Max stopped at a note in Sampson’s notebook, scribbled in almost illegible script, and read it twice:

 

There is one other on the inside, like me: he is IT
.

 

Max thought about what that meant. This mole, who has been working under their noses this whole time, whose sole purpose has been to hurt us and was directly responsible for today’s deaths of Felix and Rob. It had to be someone he didn’t know. It had to be someone who Bios-2 sent to them or they got to, like Sampson, although he still didn’t understand Sampson’s motivations. Perhaps this would be on his portable drive, but he didn’t have the time or the desire to investigate someone’s motivations. He was much more interested in their actions. The land they now lived in required decisive actions, with little consideration to the reasons why. And when someone committed a crime, the punishment needed to be quick and absolute.

Who could it be?
he wondered. What the hell did he mean by
he is it
? He looked again and noticed that Sampson had written
I
T
, not
it
; he meant the mole is an Informational Technologies guy.

Then he knew who it was.

“Yes, plans are in place,” the muffled male voice said, much more clearly, her ear practically on the door.

Silence as the man must be listening to the other voice on a what? Phone? Radio? Probably not a radio because you couldn’t transmit out of this building. It had to be a phone.

“When will it happen?”

Silence.

“What, in an hour?”

Rustling sounds, as if equipment was being moved.
He’s leaving!

“Okay, I’ll be waiting for a sign—”
Click-click-click
. “—Operations, are you there?”

Then there was a louder click and more movement.

Sally softly bounced on the balls of her feet toward the Library, to a niche where she thought she could hide in the shadows. She saw the closet door open further, just as she slipped into the protective darkness.

The door closed and the man’s footsteps moved away from her, to the elevator.

Tentatively, she stuck her head out, just enough to see him walking away. He was carrying a small orange case, the kind that might carry a two-way speakerphone butt-set, used to test and talk on phone lines. And… he was wearing a blue baseball cap, just like Webber’s.

Max drained his tumbler in one gulp and slammed it down on the desk, almost breaking it. Grabbing his .45 and scabbard off the pile on the floor, he slipped both into his belt against the small of his back while moving to the door.

The burn of anger squelched his pain and fatigue.

Before he was out his front door, he examined the picture of the Kings and said to Bill’s image, “Hang on, buddy. I need to kill an asshole traitor first before I can go out and find you.”

30.
Bios-2

 

 

The blast was strong enough to blow back one of the glass wall’s doors, propelling her backwards into the window-wall. Now Melanie felt like all the air was sucked out of her lungs. She breathed so rapidly that she was hyperventilating and near passing out.

Did this just happen?

Had she seen the man she loved kill himself and take out Lunder and Westerling?

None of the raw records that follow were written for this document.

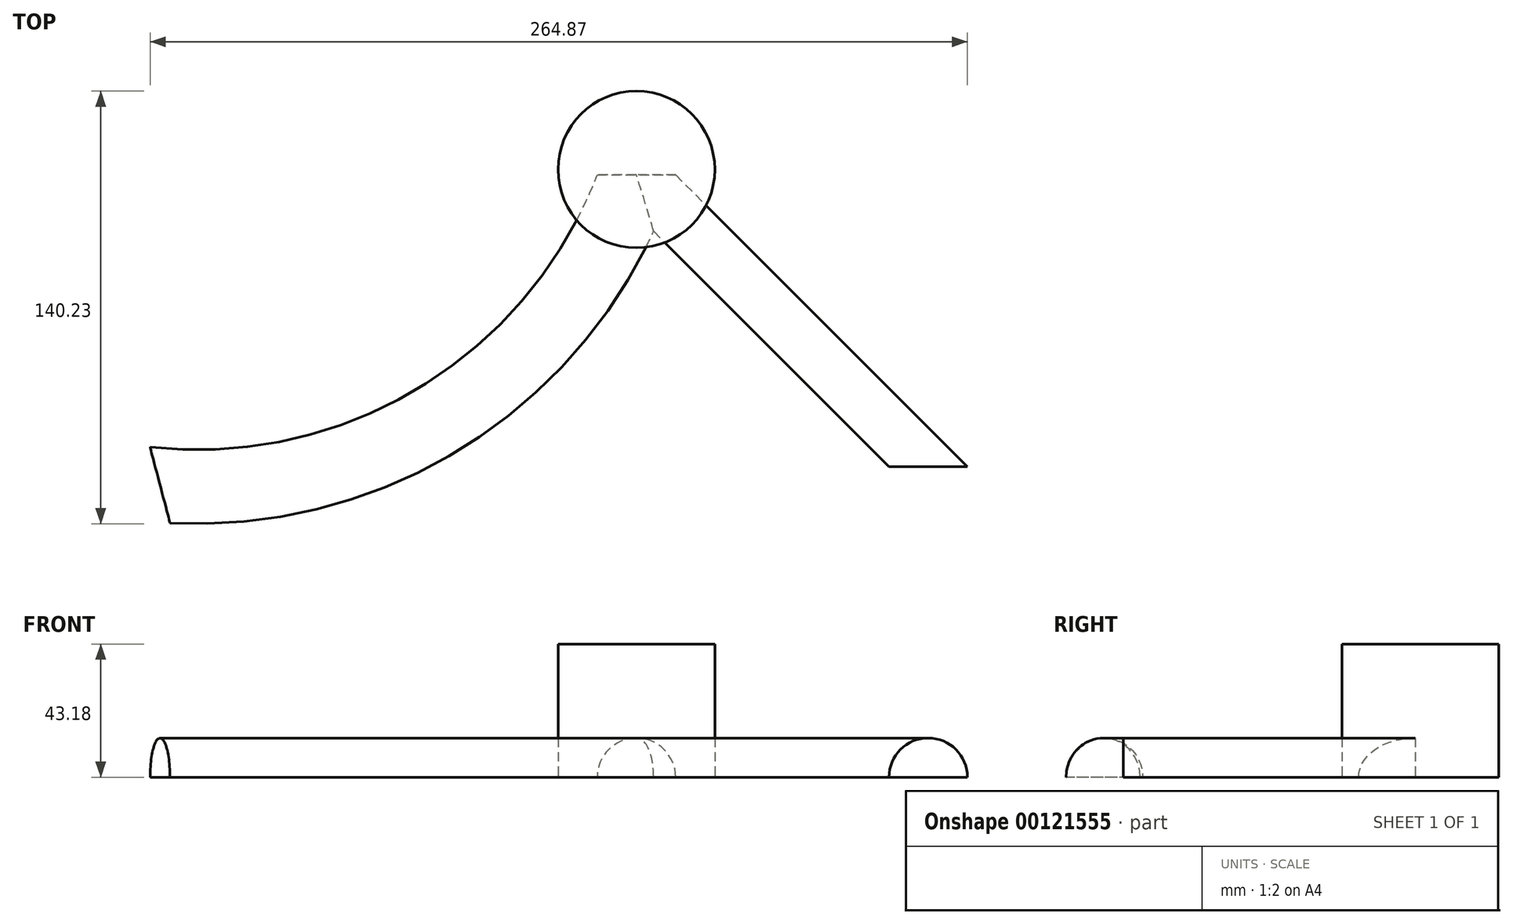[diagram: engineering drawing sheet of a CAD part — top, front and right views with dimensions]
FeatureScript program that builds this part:
annotation { "Feature Type Name" : "Feature", "Feature Type Description" : "" }
export const myFeature = defineFeature(function(context is Context, id is Id, definition is map)
    precondition{}
    {
        {
            var Q0;
            Q0=qCreatedBy(makeId("Top.planeOp"),FACE);
            var sketch = newSketch(context, id + "F0", { "sketchPlane" : qUnion([Q0])});
            skCircle(sketch, "E0", {"center": v(0, 0) * mm, "radius": 25.4 * mm});
            skSolve(sketch);
        }
        {
            var Q0;
            Q0=makeQuery(id+"F0.imprint","IMPRINT",FACE,{"disambiguationData":[TD([[makeQuery(id+"F0.imprint","IMPRINT",EDGE,{"derivedFrom":sQuery(id+"F0.wireOp",EDGE,"E0")}),1.0]])]});
            extrude(context, id + "F1", {"entities" : qUnion([Q0]), "depth" : 43.18 * mm});
        }
        {
            var Q0;
            Q0=makeQuery(id+"F1.opExtrude","SWEPT_BODY",BODY,{"disambiguationData":[OSD([sQuery(id+"F0.wireOp",EDGE,"E0")])]});
            var Q1;
            Q1=qCreatedBy(makeId("Front.planeOp"),FACE);
            transform(context, id + "F2", {"entities" : qUnion([Q0]), "transformType" : TransformType.TRANSLATION_DISTANCE, "transformDirection" : qUnion([Q1]), "distance" : 74.9 * mm, "makeCopy" : false});
        }
        {
            var Q0;
            Q0=qCreatedBy(makeId("Front.planeOp"),FACE);
            var sketch = newSketch(context, id + "F3", { "sketchPlane" : qUnion([Q0])});
            skCircle(sketch, "E1", {"center": v(0, 0) * mm, "radius": 12.7 * mm});
            skLineSegment(sketch, "E2", {"start": v(-12.7, 0) * mm, "end": v(12.7, 0) * mm});
            skSolve(sketch);
        }
        {
            var Q0;
            Q0=qCreatedBy(makeId("Top.planeOp"),FACE);
            var sketch = newSketch(context, id + "F4", { "sketchPlane" : qUnion([Q0])});
            skArc(sketch, "E3", {"start": v(-154.37, -100.57) * mm, "mid": v(-60.04, -76.6) * mm, "end": v(0, 0) * mm});
            skSolve(sketch);
        }
        {
            var Q0;
            {var subQ0=sQuery(id+"F3.wireOp",EDGE,"E2");Q0=makeQuery(id+"F3.imprint","IMPRINT",FACE,{"disambiguationData":[TD([[makeQuery(id+"F3.imprint","IMPRINT",EDGE,{"derivedFrom":subQ0}),1.0]])]});}
            var Q1;
            Q1=sQuery(id+"F4.wireOp",EDGE,"E3");
            sweep(context, id + "F5", {"profiles" : qUnion([Q0]), "path" : qUnion([Q1])});
        }
        {
            var Q0;
            Q0=qCreatedBy(makeId("Top.planeOp"),FACE);
            var sketch = newSketch(context, id + "F6", { "sketchPlane" : qUnion([Q0])});
            skLineSegment(sketch, "E4", {"start": v(0, 0) * mm, "end": v(94.57, -94.57) * mm});
            skLineSegment(sketch, "E5", {"start": v(0, -94.63) * mm, "end": v(0, 0) * mm});
            skSolve(sketch);
        }
        {
            var Q0;
            Q0=makeQuery(id+"F5.opSweep","CAP_FACE",FACE,{"disambiguationData":[OSD([sQuery(id+"F3.wireOp",EDGE,"E1"),sQuery(id+"F3.wireOp",EDGE,"E2"),sQuery(id+"F4.wireOp",VERTEX,"E3.end")])],"isStart":true});
            var Q1;
            Q1=sQuery(id+"F6.wireOp",EDGE,"E4");
            sweep(context, id + "F7", {"operationType" : NewBodyOperationType.ADD, "profiles" : qUnion([Q0]), "path" : qUnion([Q1])});
        }
        {
            var Q0;
            Q0=makeQuery(id+"F1.opExtrude","SWEPT_BODY",BODY,{"disambiguationData":[OSD([sQuery(id+"F0.wireOp",EDGE,"E0")])]});
            var Q1;
            Q1=qCreatedBy(makeId("Front.planeOp"),FACE);
            transform(context, id + "F8", {"entities" : qUnion([Q0]), "transformType" : TransformType.TRANSLATION_DISTANCE, "transformDirection" : qUnion([Q1]), "distance" : 76.65 * mm, "oppositeDirection" : true, "makeCopy" : false});
        }
    });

She could only gape, dumbfounded and desperately trying to take in air. It was as if she forgot how to breathe.

Westerling’s office was obliterated. Wires and pipes hung from the ceiling, water spurting from a severed pipe; sparks flew, arced and then dropped into the smoky air like fireworks; and ragged debris hung or piled up everywhere. The glass wall held up, with only one panel laced with cracks; thousands of little bits of glass still held together as one but threatening to fall into a heap of unrecognizable pieces like the rest of the office.

There was no other movement inside. After that blast, she didn’t expect to see any. Carrington had been thorough, planning every part of this, and they hadn’t seen it coming; neither did she. He wanted her to hear what that monster had done, to all of them… to the whole earth. She couldn’t fathom that one man would kill billions of people just to have control over the surviving population.

“Well, looks like you can’t control everything, asshole,” she said glumly, finally regaining some of her breath.